Guests are already paying Pan Pacific prices; should they really be nickel and dimed for housekeeping items? It’s like the hotel is saying “we’ve given you everything you need for your stay, now don’t bother us anymore and see you at check-out.”
With the ongoing manpower shortages, there’s no doubt that hotel staff are feeling the crunch. But the hotel isn’t doing them any favors by imposing policies like this- if anything, it’s the front line associate who has to deal with irate guests asking why they’re being charged for a simple service request.

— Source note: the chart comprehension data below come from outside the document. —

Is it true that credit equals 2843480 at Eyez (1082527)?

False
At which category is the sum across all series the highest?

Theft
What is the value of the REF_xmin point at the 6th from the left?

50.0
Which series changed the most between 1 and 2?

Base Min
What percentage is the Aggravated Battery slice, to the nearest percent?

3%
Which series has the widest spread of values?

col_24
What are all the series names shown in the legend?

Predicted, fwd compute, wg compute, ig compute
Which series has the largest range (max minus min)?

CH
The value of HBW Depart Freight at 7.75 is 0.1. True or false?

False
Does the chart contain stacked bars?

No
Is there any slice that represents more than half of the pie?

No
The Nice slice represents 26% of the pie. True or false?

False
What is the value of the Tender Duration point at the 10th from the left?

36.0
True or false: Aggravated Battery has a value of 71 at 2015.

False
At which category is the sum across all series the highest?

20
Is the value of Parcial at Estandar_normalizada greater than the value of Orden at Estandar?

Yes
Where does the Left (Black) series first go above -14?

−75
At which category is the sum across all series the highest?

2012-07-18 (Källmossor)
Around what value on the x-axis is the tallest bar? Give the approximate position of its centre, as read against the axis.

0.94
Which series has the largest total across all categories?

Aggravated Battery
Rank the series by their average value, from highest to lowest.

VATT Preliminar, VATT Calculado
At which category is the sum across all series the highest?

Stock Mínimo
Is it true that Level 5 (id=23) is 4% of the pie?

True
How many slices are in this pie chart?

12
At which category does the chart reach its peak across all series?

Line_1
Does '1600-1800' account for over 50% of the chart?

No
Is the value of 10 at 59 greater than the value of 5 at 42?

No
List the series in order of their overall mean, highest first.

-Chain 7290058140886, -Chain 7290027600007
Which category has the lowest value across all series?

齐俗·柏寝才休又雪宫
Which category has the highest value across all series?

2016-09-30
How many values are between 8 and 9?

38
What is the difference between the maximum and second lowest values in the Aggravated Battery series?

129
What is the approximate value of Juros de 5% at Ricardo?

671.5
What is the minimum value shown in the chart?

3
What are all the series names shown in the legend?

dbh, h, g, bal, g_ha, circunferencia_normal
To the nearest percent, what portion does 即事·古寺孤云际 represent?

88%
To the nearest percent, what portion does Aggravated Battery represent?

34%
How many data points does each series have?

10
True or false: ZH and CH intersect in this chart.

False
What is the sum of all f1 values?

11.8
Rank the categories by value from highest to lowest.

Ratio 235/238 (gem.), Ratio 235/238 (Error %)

If hotels were genuine about improving the experience for guests and staff, they’d take steps to limit their occupancy to a level commensurate with the manpower at hand. When we see five hour queues at check-in, or hotels selling rooms without pool or gym access, it suggests that management is prioritizing packing in as many guests as they can, regardless of the toll on experience or strain on staff.
A S$5 fee isn’t going to break the bank for anyone who can afford a staycation at the Pan Pacific Singapore. But it is going to leave a bad taste in their mouth, and what are the odds they become a repeat guest? One simply doesn’t expect to see this sort of policy at a place like this, and there’s got to be a better way of resolving whatever it was meant to address.